The final element that must be satisfied is that both actions involve the same parties or their privies. In the prior action, R & W brought suit against Corktown, Benschoter and Wilson. Plaintiffs current claim in this action involves those same parties.

Accordingly, Plaintiffs’ claim that R & W breached the lease agreement is barred by the doctrine of res judicata.

Conclusion

For the reasons set forth above, Defendants’ motion to dismiss shall be granted in part, and denied in part.

As Plaintiffs Benschoter and Wilson have not established that they have standing to bring this action, they shall be dismissed from this action. In addition, the claim asserted under Mich. Comp. Laws § 600.2918 shall be dismissed, as the claim was not filed within the statute’s period of limitations. The claim that Defendant R & W breached the lease agreement shall also be dismissed, as it is barred under the doctrine of Res Judicata.

Defendants’ motion to dismiss shall be denied in all other respects. Therefore, the only claims that remain in this action are Plaintiff Corktown’s RICO claim and fraudulent conversion of property claim.

An Order consistent with this Opinion shall issue forthwith.

. Apparently, Plaintiffs had previously borrowed $210,000.00 from Defendant Phil S. Willis. (See. Second Am. Compl.

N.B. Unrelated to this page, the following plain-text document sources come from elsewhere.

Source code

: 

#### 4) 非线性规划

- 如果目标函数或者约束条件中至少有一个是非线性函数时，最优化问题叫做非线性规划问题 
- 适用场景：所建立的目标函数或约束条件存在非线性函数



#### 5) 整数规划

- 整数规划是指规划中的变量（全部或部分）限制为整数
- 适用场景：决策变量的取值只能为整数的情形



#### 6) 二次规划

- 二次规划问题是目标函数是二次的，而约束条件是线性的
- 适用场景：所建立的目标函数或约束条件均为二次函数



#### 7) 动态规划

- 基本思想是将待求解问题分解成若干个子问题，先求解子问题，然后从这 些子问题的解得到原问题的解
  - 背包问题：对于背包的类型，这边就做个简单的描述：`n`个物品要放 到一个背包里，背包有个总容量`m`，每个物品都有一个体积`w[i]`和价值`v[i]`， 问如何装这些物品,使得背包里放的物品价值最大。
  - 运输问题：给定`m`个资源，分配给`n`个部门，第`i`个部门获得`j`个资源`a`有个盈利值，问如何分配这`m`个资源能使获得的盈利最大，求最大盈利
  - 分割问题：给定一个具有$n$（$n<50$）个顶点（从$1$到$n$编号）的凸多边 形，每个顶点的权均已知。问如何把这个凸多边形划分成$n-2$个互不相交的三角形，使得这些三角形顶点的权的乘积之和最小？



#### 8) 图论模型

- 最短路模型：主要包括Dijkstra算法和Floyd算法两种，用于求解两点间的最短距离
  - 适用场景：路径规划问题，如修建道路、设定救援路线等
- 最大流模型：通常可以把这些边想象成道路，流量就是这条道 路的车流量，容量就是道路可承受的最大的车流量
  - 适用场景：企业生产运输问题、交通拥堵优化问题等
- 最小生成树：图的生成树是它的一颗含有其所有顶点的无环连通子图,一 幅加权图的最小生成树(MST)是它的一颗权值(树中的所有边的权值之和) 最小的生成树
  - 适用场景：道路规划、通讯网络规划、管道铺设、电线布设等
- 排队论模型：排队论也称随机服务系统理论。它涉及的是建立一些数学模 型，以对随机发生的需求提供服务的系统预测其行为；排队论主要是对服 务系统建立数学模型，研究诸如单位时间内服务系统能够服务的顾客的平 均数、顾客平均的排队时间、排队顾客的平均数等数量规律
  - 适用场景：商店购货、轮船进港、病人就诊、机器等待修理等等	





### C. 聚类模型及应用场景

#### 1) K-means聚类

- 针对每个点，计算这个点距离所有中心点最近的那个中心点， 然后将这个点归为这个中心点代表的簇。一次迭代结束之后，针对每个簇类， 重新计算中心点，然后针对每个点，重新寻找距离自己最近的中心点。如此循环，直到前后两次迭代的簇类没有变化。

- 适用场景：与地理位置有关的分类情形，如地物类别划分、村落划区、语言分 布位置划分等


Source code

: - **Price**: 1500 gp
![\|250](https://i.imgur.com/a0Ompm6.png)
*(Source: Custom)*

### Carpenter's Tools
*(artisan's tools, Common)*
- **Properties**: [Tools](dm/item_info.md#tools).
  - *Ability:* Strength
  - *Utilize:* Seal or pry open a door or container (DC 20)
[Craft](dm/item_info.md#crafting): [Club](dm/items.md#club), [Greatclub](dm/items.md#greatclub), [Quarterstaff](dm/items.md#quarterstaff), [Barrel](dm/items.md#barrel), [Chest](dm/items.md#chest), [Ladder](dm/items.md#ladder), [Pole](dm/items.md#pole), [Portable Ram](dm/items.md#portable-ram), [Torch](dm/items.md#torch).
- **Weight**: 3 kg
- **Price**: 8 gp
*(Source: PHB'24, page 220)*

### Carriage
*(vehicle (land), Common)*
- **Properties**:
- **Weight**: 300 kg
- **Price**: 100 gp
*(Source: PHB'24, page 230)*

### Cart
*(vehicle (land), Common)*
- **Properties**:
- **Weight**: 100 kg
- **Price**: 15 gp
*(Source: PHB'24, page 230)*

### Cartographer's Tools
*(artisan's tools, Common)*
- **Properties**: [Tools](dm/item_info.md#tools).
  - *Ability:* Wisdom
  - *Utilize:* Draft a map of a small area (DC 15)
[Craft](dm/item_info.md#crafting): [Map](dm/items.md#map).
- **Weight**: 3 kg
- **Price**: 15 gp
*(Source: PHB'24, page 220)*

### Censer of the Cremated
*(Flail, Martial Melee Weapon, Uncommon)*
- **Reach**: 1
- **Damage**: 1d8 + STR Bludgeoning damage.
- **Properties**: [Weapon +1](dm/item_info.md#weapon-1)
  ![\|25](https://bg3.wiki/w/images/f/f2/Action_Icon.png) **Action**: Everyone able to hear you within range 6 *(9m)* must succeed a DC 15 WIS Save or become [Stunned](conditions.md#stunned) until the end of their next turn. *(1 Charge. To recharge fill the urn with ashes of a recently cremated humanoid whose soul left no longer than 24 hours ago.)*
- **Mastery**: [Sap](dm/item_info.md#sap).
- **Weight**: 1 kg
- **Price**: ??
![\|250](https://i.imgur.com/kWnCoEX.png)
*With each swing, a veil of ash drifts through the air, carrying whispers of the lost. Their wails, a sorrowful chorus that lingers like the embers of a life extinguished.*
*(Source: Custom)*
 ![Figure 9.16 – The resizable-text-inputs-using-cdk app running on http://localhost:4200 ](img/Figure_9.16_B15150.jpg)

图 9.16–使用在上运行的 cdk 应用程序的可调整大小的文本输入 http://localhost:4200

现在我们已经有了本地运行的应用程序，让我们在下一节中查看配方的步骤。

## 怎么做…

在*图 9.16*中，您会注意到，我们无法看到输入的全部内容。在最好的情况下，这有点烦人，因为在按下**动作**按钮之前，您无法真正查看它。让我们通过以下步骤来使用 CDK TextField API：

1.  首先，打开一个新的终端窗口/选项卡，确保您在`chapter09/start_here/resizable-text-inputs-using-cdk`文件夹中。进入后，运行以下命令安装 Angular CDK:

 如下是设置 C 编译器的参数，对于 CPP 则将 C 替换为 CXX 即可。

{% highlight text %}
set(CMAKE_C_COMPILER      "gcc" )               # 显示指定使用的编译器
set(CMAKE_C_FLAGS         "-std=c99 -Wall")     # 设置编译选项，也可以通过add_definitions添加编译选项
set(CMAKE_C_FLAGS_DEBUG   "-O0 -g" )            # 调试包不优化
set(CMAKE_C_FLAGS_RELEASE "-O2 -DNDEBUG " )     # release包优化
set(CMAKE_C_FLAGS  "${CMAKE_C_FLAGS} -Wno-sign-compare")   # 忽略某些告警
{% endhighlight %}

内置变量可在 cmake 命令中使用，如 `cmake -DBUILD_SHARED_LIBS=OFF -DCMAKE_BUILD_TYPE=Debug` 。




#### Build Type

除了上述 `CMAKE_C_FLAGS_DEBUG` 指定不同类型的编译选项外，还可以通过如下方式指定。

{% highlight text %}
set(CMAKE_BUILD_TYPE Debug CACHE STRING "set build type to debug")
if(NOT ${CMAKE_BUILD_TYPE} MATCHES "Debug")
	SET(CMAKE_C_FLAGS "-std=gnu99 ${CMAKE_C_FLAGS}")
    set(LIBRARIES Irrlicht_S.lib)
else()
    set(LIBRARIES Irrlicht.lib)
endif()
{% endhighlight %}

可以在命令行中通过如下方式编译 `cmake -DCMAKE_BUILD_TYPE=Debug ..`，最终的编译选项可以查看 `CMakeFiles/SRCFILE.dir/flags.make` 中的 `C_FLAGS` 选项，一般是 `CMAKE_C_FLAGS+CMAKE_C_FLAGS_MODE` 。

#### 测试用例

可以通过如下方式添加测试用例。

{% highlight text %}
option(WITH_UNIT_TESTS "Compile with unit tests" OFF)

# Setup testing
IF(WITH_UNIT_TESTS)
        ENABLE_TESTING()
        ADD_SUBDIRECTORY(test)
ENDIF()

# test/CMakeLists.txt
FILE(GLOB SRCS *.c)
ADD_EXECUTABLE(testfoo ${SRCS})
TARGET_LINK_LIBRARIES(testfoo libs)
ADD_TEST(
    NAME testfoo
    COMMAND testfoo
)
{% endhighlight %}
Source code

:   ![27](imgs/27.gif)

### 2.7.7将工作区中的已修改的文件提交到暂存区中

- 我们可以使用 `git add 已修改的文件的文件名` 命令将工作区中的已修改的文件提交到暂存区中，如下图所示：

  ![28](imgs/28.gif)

H 27).

. Rule 10(b) provides that “[a]ll averment of claim or defense shall be made in numbered paragraphs.” Fed. R. Civ. P. 10(b).

. Rule 5.1(a) provides that all papers filed with the court must have the pages numbered consecutively. E.D. Mich L.R. 5.1(a).

. Plaintiffs, who admit that their "First Amended Complaint" was not in compliance with the above rules, filed a motion to amend their complaint on March 30, 2001, which this Court granted. Plaintiff's Second Amended Complaint is in compliance with the above rules.

. Although it is not mentioned in their complaint, in their Response, Plaintiffs also contend that they "have a direct claim under federal law that being 18 U.S.C.A. § 1708.” (Pis.’ Resp. Br. at 5). The Court notes that 18 U.S.C. § 1708 is a criminal statute pertaining to the theft or receipt of stolen mail. However, by its terms, the statute does not provide for civil remedies. Therefore, Plaintiffs cannot bring a civil action against Defendants under 18 U.S.C. § 1708.

. However, it is undisputed that the tenant under the lease was Corktown Pet Supply, Inc. (See Ex. 1 attached to Pis.’ Mot. to Am. Compl.) In addition, there is no claim that the inventory allegedly converted belonged to anyone other than the tenant. Furthermore, Plaintiff Benscho-ter states that "Hardy intercepted the mail of Corktown Pet Supply Inc.” (See Benschoter Aff. attached as Ex. 3 to Pis.’ Mot. to Am. Compl.).

. Not only could Plaintiffs' claim, that R & W breached the lease by locking them out have been raised in the prior proceeding, but as a defense to R & W’s breach of contract action, it must have been raised in the earlier proceeding or is waived. See Sprague v. Buhagiar, 213 Mich. App. 310, 313, 539 N.W.2d 587 (1995) (citing M.C.R. 2.111(F)(2) and (F)(3)(a)).